* _Exercise goal_: Reproduce the entries exactly as they appear below.

* _Records for this exercise_:
::::
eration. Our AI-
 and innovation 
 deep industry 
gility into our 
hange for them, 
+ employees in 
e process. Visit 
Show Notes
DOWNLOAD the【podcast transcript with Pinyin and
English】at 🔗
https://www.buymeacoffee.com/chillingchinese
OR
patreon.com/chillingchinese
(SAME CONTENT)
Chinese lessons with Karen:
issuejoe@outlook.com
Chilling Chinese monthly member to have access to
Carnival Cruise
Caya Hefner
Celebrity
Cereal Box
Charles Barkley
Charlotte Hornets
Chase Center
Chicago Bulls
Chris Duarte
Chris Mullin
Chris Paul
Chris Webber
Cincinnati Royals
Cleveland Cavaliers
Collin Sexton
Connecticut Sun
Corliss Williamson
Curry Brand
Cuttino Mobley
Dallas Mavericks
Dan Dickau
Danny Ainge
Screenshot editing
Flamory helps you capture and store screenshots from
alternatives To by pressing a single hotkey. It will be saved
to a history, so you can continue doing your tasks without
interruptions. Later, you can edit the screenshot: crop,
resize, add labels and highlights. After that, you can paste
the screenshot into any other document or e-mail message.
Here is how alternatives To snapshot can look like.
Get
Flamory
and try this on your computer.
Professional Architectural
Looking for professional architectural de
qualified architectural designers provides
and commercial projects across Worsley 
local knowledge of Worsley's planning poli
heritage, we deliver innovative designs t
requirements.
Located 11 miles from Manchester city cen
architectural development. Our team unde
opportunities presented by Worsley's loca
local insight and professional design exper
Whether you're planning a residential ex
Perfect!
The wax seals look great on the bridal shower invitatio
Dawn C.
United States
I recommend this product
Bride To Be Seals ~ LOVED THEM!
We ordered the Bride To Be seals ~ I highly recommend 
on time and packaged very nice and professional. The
::::
* _Solution for this exercise_:
eration. Our AI-
 and innovation 
 deep industry 
gility into our 
hange for them, 
+ employees in 
e process. Visit 
Show Notes
DOWNLOAD the【podcast transcript with Pinyin and
English】at 🔗
https://www.buymeacoffee.com/chillingchinese
OR
patreon.com/chillingchinese
(SAME CONTENT)
Chinese lessons with Karen:
issuejoe@outlook.com
Chilling Chinese monthly member to have access to
Carnival Cruise
Caya Hefner
Celebrity
Cereal Box
Charles Barkley
Charlotte Hornets
Chase Center
Chicago Bulls
Chris Duarte
Chris Mullin
Chris Paul
Chris Webber
Cincinnati Royals
Cleveland Cavaliers
Collin Sexton
Connecticut Sun
Corliss Williamson
Curry Brand
Cuttino Mobley
Dallas Mavericks
Dan Dickau
Danny Ainge
Screenshot editing
Flamory helps you capture and store screenshots from
alternatives To by pressing a single hotkey. It will be saved
to a history, so you can continue doing your tasks without
interruptions. Later, you can edit the screenshot: crop,
resize, add labels and highlights. After that, you can paste
the screenshot into any other document or e-mail message.
Here is how alternatives To snapshot can look like.
Get
Flamory
and try this on your computer.
Professional Architectural
Looking for professional architectural de
qualified architectural designers provides
and commercial projects across Worsley 
local knowledge of Worsley's planning poli
heritage, we deliver innovative designs t
requirements.
Located 11 miles from Manchester city cen
architectural development. Our team unde
opportunities presented by Worsley's loca
local insight and professional design exper
Whether you're planning a residential ex
Perfect!
The wax seals look great on the bridal shower invitatio
Dawn C.
United States
I recommend this product
Bride To Be Seals ~ LOVED THEM!
We ordered the Bride To Be seals ~ I highly recommend 
on time and packaged very nice and professional. The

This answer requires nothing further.